Australian Mission to ASEAN

ASEAN Workforce Skills Development Mission

Welcome remarks by Mr Simon Merrifield

Australian Ambassador to ASEAN

to the

ASEAN Workforce Skills Development Mission

Le Meridien Hotel, Jakarta

21 October 2013

 

Good morning.  For me, one of the great themes of Australia’s engagement with South-East Asia over the past six decades has been education.  As I take up my role as the first resident Ambassador to ASEAN, I could not ask for a better program to speak at than one focused on education, skills and training.    

The Colombo Plan and subsequent scholarship programs provided great Australian education experiences to generations of deserving scholars from this part of the world since the early 1950s.  In a good number of ASEAN countries you would struggle to find a cabinet room or a board room without Australian alumni at the table. 

The emerging post-colonial nations of 60 years ago are now, of course, dynamic, prosperous and successful countries looking to close the development gap with the industrialised world and seek further prosperity through open borders and economic integration.  This sophistication and new ambition brings with it an appetite for new knowledge and learning opportunities delivered through innovative and targeted mechanisms.  And that what brings us here today. 

So I very warmly welcome Australian education and training providers to this mission and acknowledge their support of this regional program and their enthusiasm to explore in-market partnership opportunities.  I welcome the involvement of both public and private Australian education providers, and I commend the wide range of sectors represented by participants.

In that regard I note one of the real strengths of Australia’s education and training sector is its industry relevance, which in the Southeast Asian context aligns it very well with the regional connectivity agenda. 

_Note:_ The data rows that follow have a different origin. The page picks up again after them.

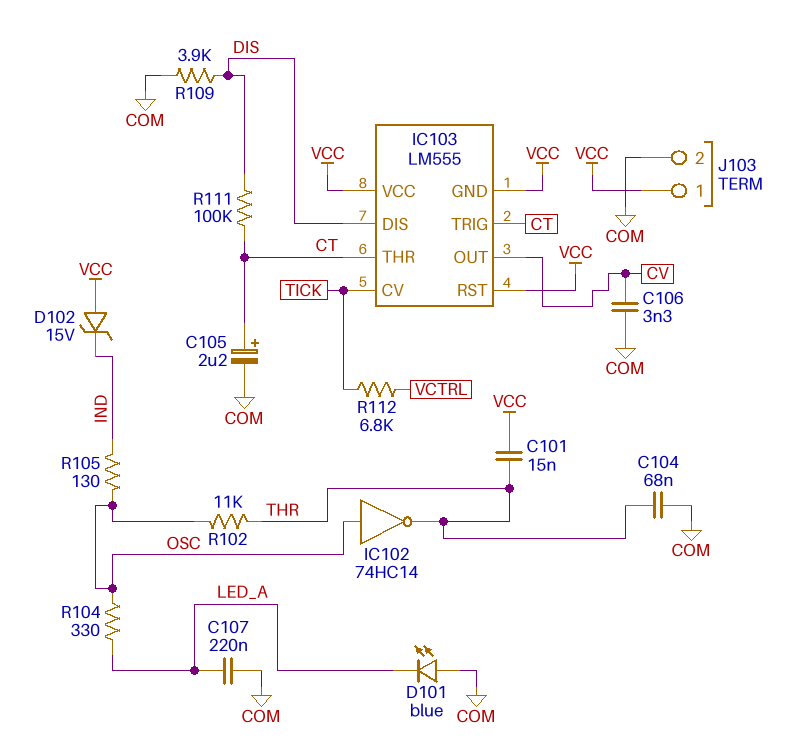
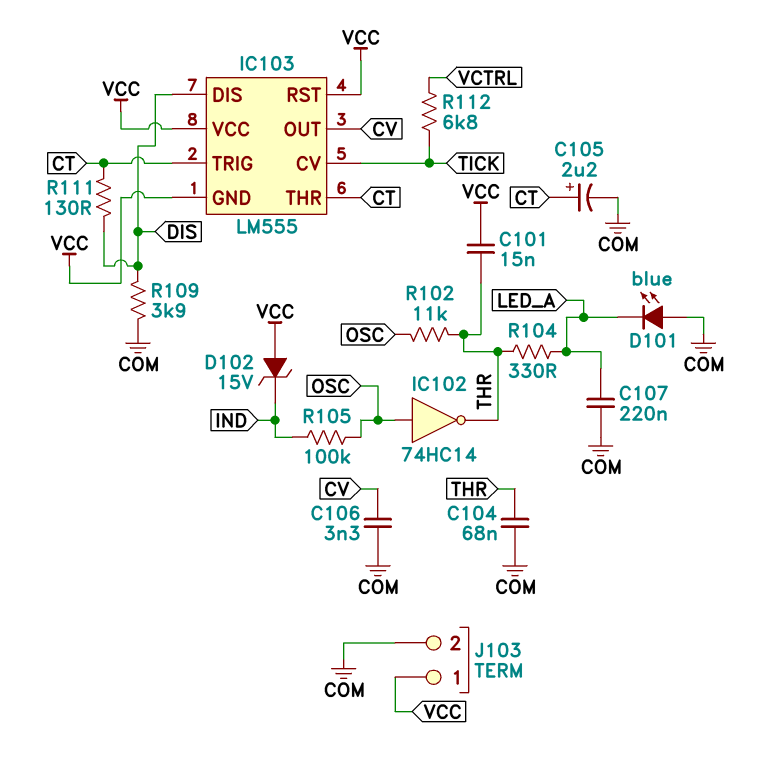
R104: 330 (LED_A, OSC) -> 330 (LED_A, THR)
R105: 130 (IND, OSC) -> 100k (IND, OSC)
R111: 100k (CT, DIS) -> 130 (CT, DIS)

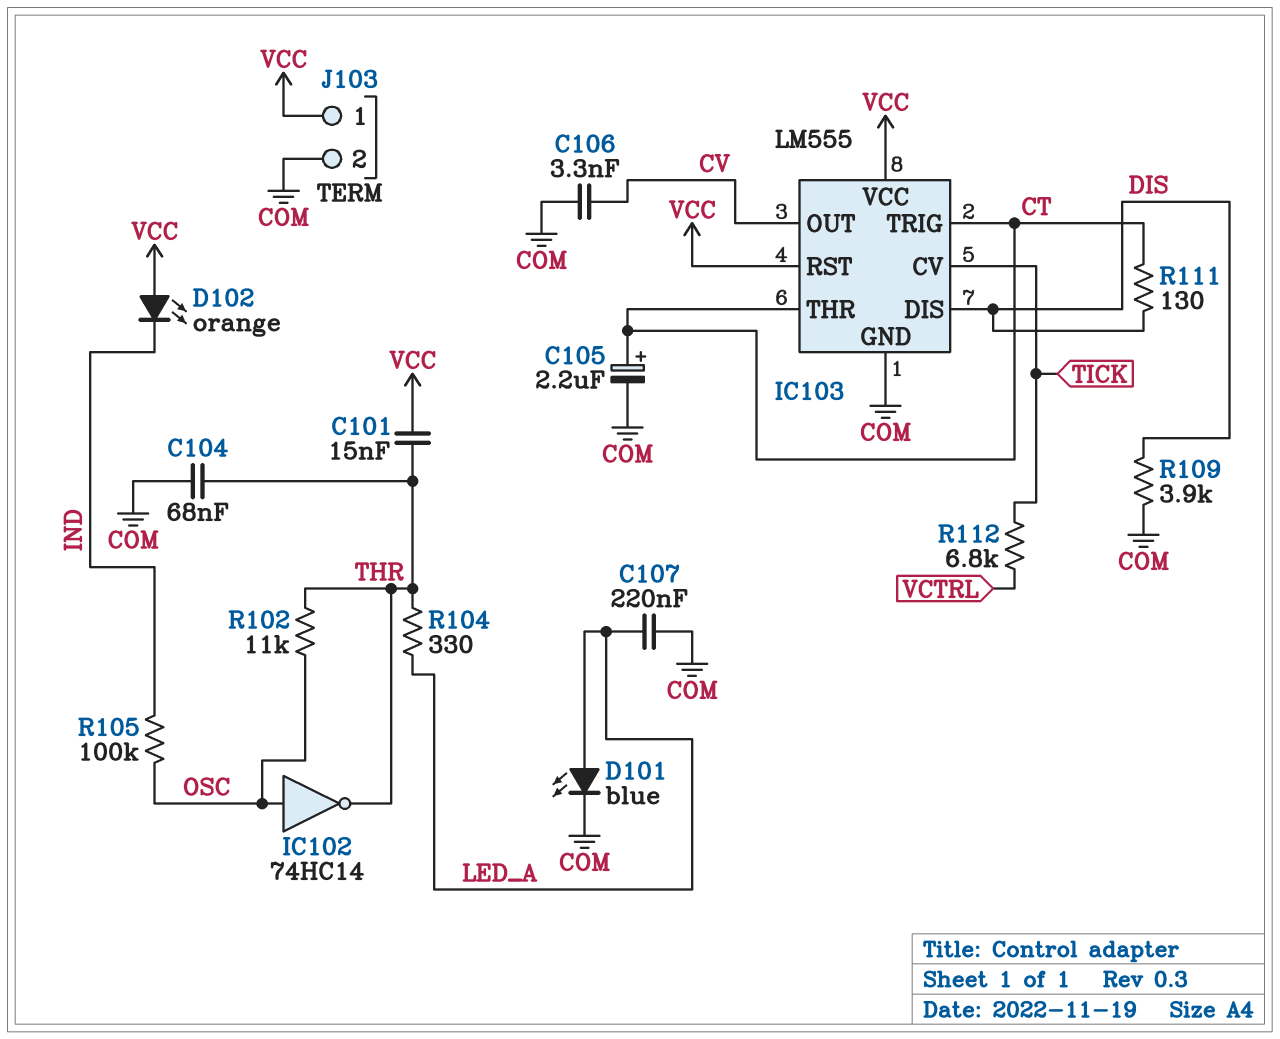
D101: LED blue (A COM, K LED_A) -> LED blue (A LED_A, K COM)
D102: zener 15V (A VCC, K IND) -> LED orange (A VCC, K IND)
IC103 pin GND: VCC -> COM

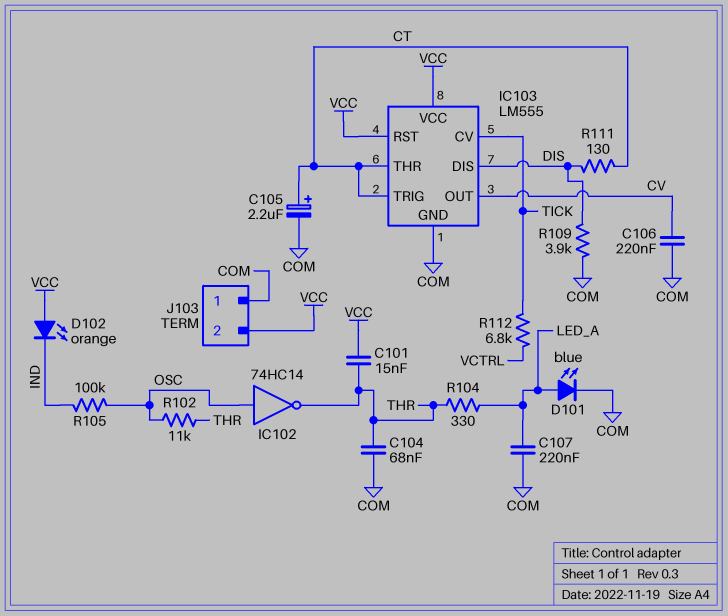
C106: 3.3nF (COM, CV) -> 220nF (COM, CV)
J103 pin 1: VCC -> COM
J103 pin 2: COM -> VCC

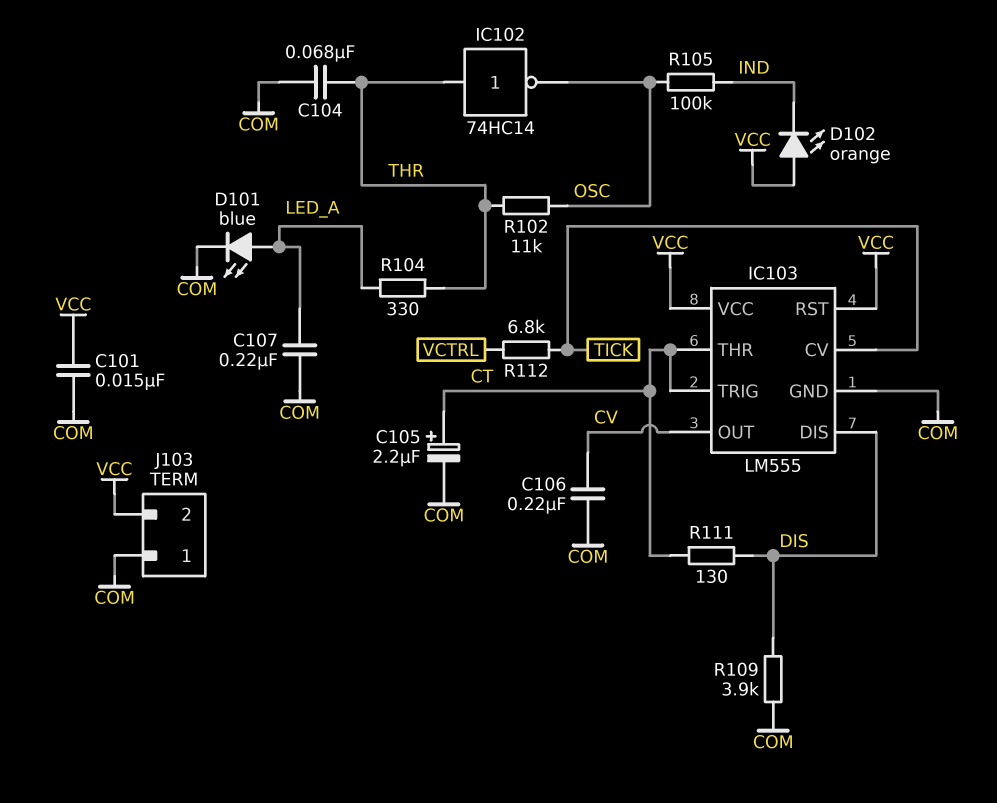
C101: 15nF (THR, VCC) -> 15nF (COM, VCC)
IC102: NOT 74HC14 (in OSC, out THR) -> NOT 74HC14 (in THR, out OSC)

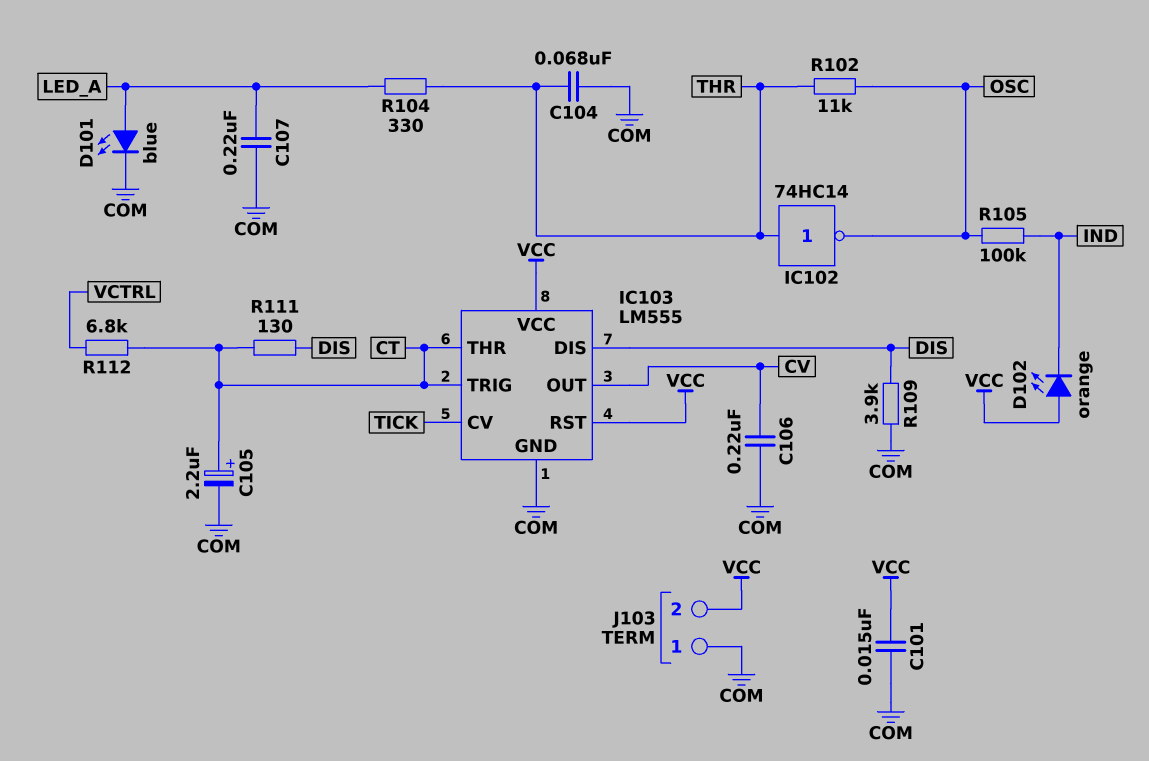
R112: 6.8k (TICK, VCTRL) -> 6.8k (CT, VCTRL)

I would like to acknowledge the support of the ASEAN Secretariat for this forum and welcome participants from the Secretariat including:

Mr Eddy Krismeidi Soemawilaga, Infrastructure Division, Ms Mega Irena, Social Welfare, Women, Labour and Migrant Workers Division, and other colleagues: Ms Ruri Narita Artiesa, Mr Kamal Mamat,  Mr  Budidarmo P. Kuntjoro-Jakti

I would further like to acknowledge and thank Mr Wayne Crosbie, Director International, William Angliss Institute for offering to provide a case study of their work with the ASEAN Secretariat around the Tourism & Hospitality MRA.  As you will see this reflects the close engagement between the ASEAN Secretariat and one of our top providers, which is something I would be delighted to see more of in the period ahead. 

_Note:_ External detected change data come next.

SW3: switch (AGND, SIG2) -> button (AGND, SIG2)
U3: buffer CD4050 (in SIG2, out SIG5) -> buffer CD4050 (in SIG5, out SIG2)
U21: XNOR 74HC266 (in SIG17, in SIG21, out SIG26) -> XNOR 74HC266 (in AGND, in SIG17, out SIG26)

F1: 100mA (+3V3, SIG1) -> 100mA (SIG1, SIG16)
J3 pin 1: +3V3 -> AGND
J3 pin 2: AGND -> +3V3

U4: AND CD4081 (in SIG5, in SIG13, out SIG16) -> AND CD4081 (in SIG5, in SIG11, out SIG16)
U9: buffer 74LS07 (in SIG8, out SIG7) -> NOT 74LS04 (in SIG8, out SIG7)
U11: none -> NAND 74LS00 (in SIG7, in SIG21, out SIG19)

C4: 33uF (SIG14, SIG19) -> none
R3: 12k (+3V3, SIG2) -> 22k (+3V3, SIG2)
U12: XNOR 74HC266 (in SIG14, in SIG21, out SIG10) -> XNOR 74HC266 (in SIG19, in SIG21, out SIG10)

If I may I’d like to say a few words about Australia’s relationship with ASEAN.  Our links are long and substantial.  We became ASEAN’s first dialogue partner in 1974.  Back then, key themes had a strategic and security focus.  That remains, but added to it, ASEAN has also become one of our most significant trading partnerships.  Taken collectively, ASEAN economies constitute our second largest trading partner after China, ahead of Japan, accounting for 14.4 per cent of Australia trade in 2010-11 [China 19.7 per cent, Japan 11.8 per cent].

And there are strong prospects for further growth in our trade and investment relationship, particularly through the ASEAN-Australia-New Zealand Free Trade Agreement, AANZFTA, and the Regional Comprehensive Economic Partnership (RCEP), currently under negotiation

At the same time, ASEAN member countries are working to integrate even more closely through an agenda for an 'ASEAN Economic Community' by 2015. 

For Australia, this evolution has been in lockstep with the ASEAN region’s economic importance to us.  And, although the region will face the same global headwinds we all do, over the longer term, ASEAN’s future growth has a way yet to run. For instance, we expect to see a doubling of the number of middle class households in ASEAN from 2010 to 2017 (40 to 85m).

Achieving the ASEAN Economic Community by 2015 is an ambition that focuses and drives regional growth.  And progress is good.  At their summit in Brunei earlier this month, ASEAN leaders announced that a total of 279 measures itemised in the AEC blueprint had already been implemented, which by their own measure translates as having travelled almost 80 per cent of the journey.

As we know, this economic story means there is a demand for skilled labour in South East Asia, including in the vocational sector to service ASEAN economic growth and its connectivity goals.

Australia is pushing on an open door in seeking to meet ASEAN’s education needs.  Education is a key shared regional interest which has underpinned our cooperation in the past and present, and for which there is great scope for further development.

For the vocational sector in particular, you have the opportunity to grow Australian education in situ, with cohorts of potential students both close to the markets of growing and increasingly integrated regional industries and supply chains, but also cater to students who would not otherwise be able to afford to travel to Australia for their education and training.

I sincerely welcome closer collaboration between Australian education and training providers and their counterpart providers in the to find sustainable partnerships to deliver affordable training solutions to address the growing skills needs as we move towards the AEC in 2015.

I wish the Australian mission delegates every success during their program in the region.  Thank you.